Jace Sayler

Profile
- Position: Defensive tackle

Personal information
- Born: February 27, 1979 (age 46) Rockford, Illinois, U.S.
- Height: 6 ft 5 in (1.96 m)
- Weight: 295 lb (134 kg)

Career information
- College: Michigan State

Career history
- 2001: New England Patriots
- 2003: Washington Redskins*
- 2003: San Francisco 49ers
- * Offseason and/or practice squad member only
- Stats at Pro Football Reference

= Jace Sayler =

American football player (born 1979)

James M. "Jace" Sayler (born February 27, 1979) is an American former professional football defensive tackle. He was signed by the New England Patriots as an undrafted free agent in 2001. He played college football at Michigan State.

Sayler was also a member of the Washington Redskins and San Francisco 49ers.

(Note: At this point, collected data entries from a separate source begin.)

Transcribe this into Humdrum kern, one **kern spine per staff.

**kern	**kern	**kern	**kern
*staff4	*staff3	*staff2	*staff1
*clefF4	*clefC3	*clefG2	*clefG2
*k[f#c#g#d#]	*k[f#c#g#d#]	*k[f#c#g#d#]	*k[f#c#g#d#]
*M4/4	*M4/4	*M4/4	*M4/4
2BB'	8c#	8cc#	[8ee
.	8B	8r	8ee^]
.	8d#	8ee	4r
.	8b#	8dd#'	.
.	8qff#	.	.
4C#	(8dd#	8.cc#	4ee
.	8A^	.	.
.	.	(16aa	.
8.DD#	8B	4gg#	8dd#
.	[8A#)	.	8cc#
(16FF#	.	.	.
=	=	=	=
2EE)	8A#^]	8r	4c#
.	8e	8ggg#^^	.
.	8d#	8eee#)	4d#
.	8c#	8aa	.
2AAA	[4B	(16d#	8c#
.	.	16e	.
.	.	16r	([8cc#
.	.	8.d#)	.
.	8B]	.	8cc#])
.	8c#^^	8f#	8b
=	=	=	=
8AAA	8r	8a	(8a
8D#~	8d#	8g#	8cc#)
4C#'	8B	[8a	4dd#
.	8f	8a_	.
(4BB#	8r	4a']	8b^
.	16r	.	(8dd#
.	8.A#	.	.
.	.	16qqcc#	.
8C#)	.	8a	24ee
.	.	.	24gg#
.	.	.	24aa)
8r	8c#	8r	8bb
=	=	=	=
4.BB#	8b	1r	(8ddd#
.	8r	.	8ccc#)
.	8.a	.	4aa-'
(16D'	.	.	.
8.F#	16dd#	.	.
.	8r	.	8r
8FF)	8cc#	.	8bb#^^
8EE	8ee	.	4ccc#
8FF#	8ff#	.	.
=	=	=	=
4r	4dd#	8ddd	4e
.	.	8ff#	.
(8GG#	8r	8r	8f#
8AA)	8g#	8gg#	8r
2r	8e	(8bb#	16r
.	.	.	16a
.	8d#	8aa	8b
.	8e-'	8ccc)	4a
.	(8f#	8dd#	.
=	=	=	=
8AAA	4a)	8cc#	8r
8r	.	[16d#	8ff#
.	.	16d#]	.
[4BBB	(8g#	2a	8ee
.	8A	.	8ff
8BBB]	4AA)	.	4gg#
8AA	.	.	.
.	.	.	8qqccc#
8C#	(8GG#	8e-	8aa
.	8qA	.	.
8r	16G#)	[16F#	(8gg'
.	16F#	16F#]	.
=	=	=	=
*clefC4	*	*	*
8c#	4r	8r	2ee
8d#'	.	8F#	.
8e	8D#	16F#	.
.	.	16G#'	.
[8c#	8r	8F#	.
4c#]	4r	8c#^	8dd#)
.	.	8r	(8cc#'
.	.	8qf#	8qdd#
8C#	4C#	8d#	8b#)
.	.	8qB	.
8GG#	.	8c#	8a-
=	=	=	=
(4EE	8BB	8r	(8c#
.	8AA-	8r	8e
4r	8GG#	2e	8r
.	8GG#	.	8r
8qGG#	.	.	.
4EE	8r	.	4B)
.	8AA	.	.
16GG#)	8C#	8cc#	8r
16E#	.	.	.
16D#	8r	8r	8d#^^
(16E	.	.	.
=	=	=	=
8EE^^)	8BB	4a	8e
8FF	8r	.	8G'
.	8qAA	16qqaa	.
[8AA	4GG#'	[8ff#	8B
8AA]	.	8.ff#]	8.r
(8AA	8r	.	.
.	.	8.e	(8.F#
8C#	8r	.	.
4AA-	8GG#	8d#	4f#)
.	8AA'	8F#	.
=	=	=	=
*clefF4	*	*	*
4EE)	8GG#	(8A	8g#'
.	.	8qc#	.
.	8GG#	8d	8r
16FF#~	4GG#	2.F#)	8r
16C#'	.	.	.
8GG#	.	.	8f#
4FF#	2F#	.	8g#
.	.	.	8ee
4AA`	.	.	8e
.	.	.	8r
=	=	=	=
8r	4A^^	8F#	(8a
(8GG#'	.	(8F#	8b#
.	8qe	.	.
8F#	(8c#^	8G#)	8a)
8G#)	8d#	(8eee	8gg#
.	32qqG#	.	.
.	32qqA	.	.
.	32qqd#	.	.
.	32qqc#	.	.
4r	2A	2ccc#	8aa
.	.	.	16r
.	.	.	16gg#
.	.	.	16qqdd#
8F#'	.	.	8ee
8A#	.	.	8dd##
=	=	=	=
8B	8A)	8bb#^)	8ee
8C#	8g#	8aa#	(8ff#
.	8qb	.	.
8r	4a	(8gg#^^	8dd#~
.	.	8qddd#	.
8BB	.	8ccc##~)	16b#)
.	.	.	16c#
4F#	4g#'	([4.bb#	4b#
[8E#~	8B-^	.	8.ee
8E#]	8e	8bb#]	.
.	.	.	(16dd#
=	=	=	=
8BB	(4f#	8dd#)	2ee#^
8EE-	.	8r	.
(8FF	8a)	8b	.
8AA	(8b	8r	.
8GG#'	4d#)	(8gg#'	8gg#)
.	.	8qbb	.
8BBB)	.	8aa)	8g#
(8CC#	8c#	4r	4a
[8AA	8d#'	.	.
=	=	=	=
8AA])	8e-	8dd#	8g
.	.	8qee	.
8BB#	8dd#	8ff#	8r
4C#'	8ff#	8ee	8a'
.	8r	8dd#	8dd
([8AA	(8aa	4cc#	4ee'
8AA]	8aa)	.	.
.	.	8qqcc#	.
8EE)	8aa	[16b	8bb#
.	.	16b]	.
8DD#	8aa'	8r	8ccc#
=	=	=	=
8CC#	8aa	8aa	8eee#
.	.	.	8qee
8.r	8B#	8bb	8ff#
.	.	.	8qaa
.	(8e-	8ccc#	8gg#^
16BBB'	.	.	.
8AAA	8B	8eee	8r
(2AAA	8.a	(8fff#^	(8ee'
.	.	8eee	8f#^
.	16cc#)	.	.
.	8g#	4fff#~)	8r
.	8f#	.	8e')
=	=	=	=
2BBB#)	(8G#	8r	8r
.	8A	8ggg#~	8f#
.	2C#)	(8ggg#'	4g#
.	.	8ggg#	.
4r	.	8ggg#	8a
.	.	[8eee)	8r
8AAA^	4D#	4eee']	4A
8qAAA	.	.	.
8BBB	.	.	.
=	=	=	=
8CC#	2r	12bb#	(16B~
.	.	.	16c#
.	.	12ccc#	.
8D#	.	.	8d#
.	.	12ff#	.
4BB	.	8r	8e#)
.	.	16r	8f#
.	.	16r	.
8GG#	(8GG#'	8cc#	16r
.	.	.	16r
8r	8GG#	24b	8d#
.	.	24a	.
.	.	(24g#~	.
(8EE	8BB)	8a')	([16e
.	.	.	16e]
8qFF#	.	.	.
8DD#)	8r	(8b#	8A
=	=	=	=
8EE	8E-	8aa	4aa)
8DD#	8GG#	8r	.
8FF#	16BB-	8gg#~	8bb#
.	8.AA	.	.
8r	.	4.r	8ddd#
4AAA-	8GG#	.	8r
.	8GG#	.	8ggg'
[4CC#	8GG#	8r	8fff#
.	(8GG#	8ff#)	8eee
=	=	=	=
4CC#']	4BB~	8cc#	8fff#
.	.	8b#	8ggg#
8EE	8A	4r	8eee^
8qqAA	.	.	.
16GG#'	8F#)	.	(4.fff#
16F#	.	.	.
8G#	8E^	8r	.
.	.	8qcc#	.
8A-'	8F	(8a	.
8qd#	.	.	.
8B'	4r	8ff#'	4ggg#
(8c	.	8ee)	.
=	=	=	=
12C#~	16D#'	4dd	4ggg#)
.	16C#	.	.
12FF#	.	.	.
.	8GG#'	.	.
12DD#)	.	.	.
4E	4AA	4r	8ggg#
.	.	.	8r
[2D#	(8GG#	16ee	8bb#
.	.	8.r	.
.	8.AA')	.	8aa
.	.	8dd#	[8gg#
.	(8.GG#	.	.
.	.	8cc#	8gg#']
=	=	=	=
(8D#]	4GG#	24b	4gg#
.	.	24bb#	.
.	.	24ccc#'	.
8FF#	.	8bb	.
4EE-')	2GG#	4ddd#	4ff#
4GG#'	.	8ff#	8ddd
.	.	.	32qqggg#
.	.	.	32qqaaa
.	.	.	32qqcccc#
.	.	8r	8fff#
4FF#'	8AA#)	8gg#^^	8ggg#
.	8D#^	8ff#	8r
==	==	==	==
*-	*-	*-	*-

After Sayler's career-ending back injury with the 49ers, he has undergone multiple operations over the years. While traveling for treatments and therapy for his back he met his wife Christine. Jace and Christine have two children and currently reside in the Midwest where they raise their family.

==Early life==
Sayler played high school football at McHenry High School West Campus in McHenry, Illinois, where he was an all-state selection at tight end and defensive end.

==College career==
After graduating from high school, Sayler attended Michigan State University. Sayler switched to defensive tackle in his junior season of 1999, finishing with 46 tackles and three sacks. He started every game of his senior season in 2000, recording 53 tackles.

==Professional career==
===New England Patriots===
Sayler was signed as an undrafted free agent by the New England Patriots after going undrafted in the 2001 NFL draft. Sayler made the Patriots' 53-man roster out of training camp and started the 2001 season opener in place of an injured Richard Seymour at nose tackle. He played in two games for the Patriots before being placed on injured reserve on October 5. He was re-signed by the Patriots following the season, but was released on September 1, 2002. He was signed to the Patriots' practice squad two days later, and released again on September 5. He spent the 2002 season out of football.

===Washington Redskins===
Sayler was signed by the Washington Redskins on January 2, 2003, and released from the team on July 25, 2003.

===San Francisco 49ers===
Sayler was signed by the San Francisco 49ers on August 15, 2003, and waived/injured on August 26, 2003, after suffering a back injury.